At present, it is difficult to assign quantitative contributions to the individual residues. The identified residues (Fig. 2B), containing three positively charged residues, two polar residues, and one hydrophobic residue, appear well suited to provide a complex surface for highly specific and unique interaction with the substrate. The docking site is located near the active site (Fig. 6) and appears well positioned for Src docking. Crystallized IRK–peptide substrate complexes (38) and mutagenic studies of other PTKs (39) indicate that the P + 1 loop provides the main platform for peptide substrate binding to PTKs. It is likely that the P + 1 loop in Csk performs the same function in binding to SFK C-terminal tail and presents Ytail to the active site. The docking site is located on the same side of the kinase molecule as the P + 1 loop. It can be envisioned that substrate-docking site would interact with the docking determinants on SFKs, which would bring the C-terminal tail peptide to Csk active site. Because Src binding and phosphorylation are both abolished by docking site mutations, it appears that the docking interaction may be primarily responsible for SFKs recognition by Csk.

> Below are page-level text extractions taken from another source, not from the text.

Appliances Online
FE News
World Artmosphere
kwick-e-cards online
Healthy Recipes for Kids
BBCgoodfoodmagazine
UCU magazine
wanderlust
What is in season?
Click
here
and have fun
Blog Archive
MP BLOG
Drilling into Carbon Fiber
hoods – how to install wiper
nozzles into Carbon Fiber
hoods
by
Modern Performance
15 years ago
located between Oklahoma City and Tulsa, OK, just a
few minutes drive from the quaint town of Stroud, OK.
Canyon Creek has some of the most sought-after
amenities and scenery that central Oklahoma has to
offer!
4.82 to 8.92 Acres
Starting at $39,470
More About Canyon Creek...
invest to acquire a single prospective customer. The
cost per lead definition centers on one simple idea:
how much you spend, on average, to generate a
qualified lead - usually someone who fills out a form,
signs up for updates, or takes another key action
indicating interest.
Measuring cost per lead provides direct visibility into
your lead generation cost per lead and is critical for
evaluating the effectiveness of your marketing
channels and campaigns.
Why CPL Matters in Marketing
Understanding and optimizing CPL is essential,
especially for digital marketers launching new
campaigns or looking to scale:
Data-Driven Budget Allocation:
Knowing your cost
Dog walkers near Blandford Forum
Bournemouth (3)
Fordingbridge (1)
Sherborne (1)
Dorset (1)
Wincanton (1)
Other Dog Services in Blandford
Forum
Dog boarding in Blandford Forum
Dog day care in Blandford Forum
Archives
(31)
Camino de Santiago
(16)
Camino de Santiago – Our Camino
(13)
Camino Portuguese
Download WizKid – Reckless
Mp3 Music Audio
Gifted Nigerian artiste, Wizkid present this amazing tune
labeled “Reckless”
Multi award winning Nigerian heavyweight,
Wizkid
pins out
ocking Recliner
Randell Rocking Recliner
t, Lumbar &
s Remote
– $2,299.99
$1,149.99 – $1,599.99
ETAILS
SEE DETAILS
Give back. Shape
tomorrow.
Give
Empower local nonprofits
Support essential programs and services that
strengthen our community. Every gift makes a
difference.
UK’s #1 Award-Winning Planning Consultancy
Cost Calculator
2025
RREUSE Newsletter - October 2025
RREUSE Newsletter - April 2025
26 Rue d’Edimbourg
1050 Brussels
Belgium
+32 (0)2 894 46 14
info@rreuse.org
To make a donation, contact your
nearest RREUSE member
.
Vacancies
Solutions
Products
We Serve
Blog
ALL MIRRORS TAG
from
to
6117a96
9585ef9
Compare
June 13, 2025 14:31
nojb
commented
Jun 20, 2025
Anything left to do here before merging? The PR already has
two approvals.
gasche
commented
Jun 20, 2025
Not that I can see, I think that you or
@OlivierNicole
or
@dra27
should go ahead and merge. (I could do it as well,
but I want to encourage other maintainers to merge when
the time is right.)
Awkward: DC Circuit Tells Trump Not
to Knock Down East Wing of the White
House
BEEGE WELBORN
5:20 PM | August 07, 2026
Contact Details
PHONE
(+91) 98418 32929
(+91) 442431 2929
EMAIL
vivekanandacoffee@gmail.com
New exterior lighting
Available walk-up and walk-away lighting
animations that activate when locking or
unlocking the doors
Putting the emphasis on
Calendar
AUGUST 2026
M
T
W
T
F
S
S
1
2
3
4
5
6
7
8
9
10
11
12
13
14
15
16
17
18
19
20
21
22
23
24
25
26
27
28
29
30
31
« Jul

This work raises several important questions that remain to be answered. First, what are the specificity determinants on SFKs that allow them to be specifically recognized by Csk and Chk? We reason that such determinants would be a surface area complementary to the Csk substrate-docking site. The identification of the docking site on Csk will facilitate the identification of such determinants on SFKs. Second, it is unclear whether other PTKs will use a similar mechanism for recognizing their physiological substrates. Csk family PTKs have unusually strict substrate specificity in that they only phosphorylate SFKs. Other PTKs may phosphorylate multiple families of protein substrates. Alignments of primary and tertiary structures of PTKs indicate that the structures of α-helix D are highly variable between PTK families, consistent with the possibility of its being a key structure for substrate specificity determination. Third, it is interesting that mutations of the docking site only moderately affected the Km of Csk for kdSrc but more dramatically affected the kcat. We started this work with the expectation that the docking site would mainly affect the complementarity between the enzyme and the substrate, and thus perturbation to the docking site would more significantly affect the Km. The large decrease in kcat caused by the mutations suggest that the docking interaction is critical for Csk transition state complementarity with SFKs instead.